EXERCISE INPUTS section start

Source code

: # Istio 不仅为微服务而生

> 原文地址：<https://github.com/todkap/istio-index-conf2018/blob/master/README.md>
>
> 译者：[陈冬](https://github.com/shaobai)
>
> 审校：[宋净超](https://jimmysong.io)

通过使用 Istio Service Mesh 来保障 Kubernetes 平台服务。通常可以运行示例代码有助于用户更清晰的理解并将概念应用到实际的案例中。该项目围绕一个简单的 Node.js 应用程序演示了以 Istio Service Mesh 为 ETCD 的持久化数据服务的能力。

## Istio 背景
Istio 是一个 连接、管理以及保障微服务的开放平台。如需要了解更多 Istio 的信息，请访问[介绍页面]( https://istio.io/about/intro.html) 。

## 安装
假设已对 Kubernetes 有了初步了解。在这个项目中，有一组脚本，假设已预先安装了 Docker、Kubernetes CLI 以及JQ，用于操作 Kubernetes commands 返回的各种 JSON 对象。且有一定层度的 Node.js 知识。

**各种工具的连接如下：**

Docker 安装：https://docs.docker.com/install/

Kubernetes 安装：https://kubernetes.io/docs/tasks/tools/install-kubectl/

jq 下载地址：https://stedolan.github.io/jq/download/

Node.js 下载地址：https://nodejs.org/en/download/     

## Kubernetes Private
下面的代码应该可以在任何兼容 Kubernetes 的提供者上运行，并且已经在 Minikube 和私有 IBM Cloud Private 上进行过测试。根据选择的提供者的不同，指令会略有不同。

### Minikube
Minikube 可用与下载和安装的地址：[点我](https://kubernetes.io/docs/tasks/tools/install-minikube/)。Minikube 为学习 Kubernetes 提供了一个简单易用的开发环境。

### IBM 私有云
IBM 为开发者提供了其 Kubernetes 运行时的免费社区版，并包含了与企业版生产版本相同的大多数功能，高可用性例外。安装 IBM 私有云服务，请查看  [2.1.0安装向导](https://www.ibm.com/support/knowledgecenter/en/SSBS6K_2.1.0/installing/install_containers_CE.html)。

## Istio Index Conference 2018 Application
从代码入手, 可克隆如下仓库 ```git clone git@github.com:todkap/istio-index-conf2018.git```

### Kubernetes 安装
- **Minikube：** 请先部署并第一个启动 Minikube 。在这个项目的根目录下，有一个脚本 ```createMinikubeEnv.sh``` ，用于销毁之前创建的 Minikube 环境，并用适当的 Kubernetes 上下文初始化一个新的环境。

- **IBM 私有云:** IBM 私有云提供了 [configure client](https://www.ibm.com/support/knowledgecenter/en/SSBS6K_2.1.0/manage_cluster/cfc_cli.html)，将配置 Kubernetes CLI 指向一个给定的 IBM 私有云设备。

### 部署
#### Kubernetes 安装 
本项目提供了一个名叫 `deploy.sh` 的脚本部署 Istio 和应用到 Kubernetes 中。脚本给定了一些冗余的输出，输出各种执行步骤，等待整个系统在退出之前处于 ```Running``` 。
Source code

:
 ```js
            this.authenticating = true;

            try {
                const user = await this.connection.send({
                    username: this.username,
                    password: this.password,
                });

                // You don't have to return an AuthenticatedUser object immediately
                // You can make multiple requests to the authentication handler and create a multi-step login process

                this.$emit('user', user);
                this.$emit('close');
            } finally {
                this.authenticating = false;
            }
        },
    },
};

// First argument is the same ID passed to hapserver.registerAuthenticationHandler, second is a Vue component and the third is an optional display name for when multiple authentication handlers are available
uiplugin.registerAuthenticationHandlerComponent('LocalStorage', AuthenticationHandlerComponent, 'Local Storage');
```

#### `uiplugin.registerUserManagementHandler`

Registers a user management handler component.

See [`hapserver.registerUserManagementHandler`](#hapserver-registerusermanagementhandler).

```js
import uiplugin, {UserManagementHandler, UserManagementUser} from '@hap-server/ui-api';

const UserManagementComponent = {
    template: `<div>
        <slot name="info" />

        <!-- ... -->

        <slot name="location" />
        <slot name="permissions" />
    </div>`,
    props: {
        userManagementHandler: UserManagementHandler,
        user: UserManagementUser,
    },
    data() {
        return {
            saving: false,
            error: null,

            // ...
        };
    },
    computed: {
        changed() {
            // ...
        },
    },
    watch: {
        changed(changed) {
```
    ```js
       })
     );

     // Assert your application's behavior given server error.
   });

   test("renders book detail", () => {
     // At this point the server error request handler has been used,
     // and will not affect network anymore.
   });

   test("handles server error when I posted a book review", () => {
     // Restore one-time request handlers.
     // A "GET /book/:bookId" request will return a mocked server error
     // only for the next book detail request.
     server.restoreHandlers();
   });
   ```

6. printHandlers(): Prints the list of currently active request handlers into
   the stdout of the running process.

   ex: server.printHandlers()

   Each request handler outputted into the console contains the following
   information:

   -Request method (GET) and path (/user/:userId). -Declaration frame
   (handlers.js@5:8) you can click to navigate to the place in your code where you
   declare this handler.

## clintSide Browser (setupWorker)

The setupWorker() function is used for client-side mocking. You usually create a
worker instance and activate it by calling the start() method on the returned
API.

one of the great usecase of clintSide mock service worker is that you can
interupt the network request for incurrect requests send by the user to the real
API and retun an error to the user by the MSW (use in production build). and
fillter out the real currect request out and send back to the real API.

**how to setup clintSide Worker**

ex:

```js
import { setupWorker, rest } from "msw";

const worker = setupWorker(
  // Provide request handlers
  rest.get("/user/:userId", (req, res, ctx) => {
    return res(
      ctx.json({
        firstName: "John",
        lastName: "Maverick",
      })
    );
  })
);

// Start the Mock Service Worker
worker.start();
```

EXERCISE INPUTS section end

## WHAT YOU ARE ASKED TO DO:
Search the entries above for the string "into". Copy each line that holds it.

## YOUR SOLUTION:
6. printHandlers(): Prints the list of currently active request handlers into
   Each request handler outputted into the console contains the following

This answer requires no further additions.